"Because We're Worth It." You'd be hard-pressed to find someone who isn't familiar with L'Oréal Paris's iconic tagline, which has evolved from "Because I'm Worth It" to "You're Worth It" to its most recent plural form. But while the phrase itself is so well-known that it regularly appears on trivia shows around the world, the story behind the tagline is decidedly less so. It's why this month, as L'Oréal marks its 50th anniversary, we take a look back at the history of the empowering marketing initiative.
The original tagline "Because I'm Worth It" was coined in 1971 by 23-year-old female copywriter Ilon Specht. The phrase first appeared in the US for L'Oréal's Preference Hair Color advertisement, which the brand described as a product of its time. "The women's rights movement was emancipating women from the housewife persona of the '50s and the tagline was a reflection of what the brand stood for," L'Oréal said via press release.

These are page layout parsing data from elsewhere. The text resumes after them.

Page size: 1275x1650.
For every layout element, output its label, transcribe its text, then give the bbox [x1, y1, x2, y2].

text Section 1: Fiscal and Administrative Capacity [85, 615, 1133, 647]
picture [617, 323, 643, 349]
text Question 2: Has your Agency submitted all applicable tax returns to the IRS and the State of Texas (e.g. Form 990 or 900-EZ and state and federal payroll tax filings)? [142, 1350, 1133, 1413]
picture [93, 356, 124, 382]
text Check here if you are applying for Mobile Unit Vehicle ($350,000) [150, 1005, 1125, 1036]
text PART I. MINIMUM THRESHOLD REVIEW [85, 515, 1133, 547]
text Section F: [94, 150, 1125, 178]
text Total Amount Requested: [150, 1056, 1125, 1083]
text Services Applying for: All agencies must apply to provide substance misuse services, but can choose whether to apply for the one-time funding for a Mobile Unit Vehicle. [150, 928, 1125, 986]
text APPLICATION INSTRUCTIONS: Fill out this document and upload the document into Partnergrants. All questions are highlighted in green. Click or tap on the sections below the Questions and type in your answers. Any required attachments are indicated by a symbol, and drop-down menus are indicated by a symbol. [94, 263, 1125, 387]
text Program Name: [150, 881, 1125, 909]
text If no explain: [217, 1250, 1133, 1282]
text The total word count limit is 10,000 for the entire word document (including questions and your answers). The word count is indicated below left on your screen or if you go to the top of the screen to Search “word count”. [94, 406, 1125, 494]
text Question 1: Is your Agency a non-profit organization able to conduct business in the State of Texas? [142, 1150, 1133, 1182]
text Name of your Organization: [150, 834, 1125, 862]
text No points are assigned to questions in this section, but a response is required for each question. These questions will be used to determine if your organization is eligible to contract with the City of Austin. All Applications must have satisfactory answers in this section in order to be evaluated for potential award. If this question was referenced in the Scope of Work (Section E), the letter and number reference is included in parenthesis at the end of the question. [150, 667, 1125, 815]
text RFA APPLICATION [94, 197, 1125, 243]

With the women's rights movement front of mind, Specht wanted to do something revolutionary for the time period — she wanted the woman in the ad to speak for herself. "In advertising [created by men] the woman was a complete object, I don't think she even spoke," Specht said. "I wanted to portray a real woman who was more assertive and more contemporary. I wanted the ad to benefit her."
Let's quickly throw it back to the original "Because I'm Worth It" ad copy, which read: "I use the most expensive hair color in the world. Preference, by L'Oréal. It's not that I care about money. It's that I care about hair. What's worth to me is the way my hair feels. It feels good against my neck. Actually, I don't mind spending more for L'Oréal. Because I'm worth it."
That first commercial was revolutionary in a lot of ways, and not just because it was written by a woman and showed a woman talking about a product meant for her (imagine that). It also showed a woman who was self-confident and who was more concerned with feeling good than being the object of a man's desire. "I could just see that they had this traditional view of women, and my feeling was that I'm not writing an ad about looking good for men, which is what it seems to me that they were doing," Specht told The New Yorker 20 years after the initial ad came out. "I just thought, f*ck you. I sat down and did it, in five minutes. It was very personal. I can recite to you the whole commercial, because I was so angry when I wrote it."
L'Oréal Paris's message, which marked a turning point in beauty advertising, has continued to resonate through the decades. It picked up momentum through the '70s and '80s as the women's rights movement evolved and again in the '90s when L'Oréal Paris expanded into new markets, including the Middle East, India, and Asia — making the tagline renowned across the globe.
The brand has continued its efforts in championing people's right around the world with partnerships like the one it has with The Prince's Trust — which is heading into its fifth year of collaboration — through its "All Worth it" program, which aims to transform young people's self-worth and confidence.
Now, in 2021, to mark International Women's Day, L'Oréal Paris announces its commitment to end street harassment and continue the conversation around female empowerment. The brand has teamed up with NGO Hollaback! to create the platform "Stand Up", which includes training sessions that provides tools to help those victim or witness to harassment in public spaces.
In addition to great initiatives, L'Oréal Paris has welcomed many ambassadors: Jane Fonda, Viola Davis, Elle Fanning, and Eva Longoria, to name a few — all of which bring their passions for self-love and confidence.
"We believe that there is no 'one size fits all' vision: beauty is universally unique. Our spokespeople personify dedication and female strength, inspiring every woman to believe in her sense of worth and we are proud to work with unique, diverse, and committed role models," the brand said, adding, "in every campaign, when they assert the words, "Because We're Worth It," they amplify L'Oréal Paris' message, empowering every woman to celebrate her worth."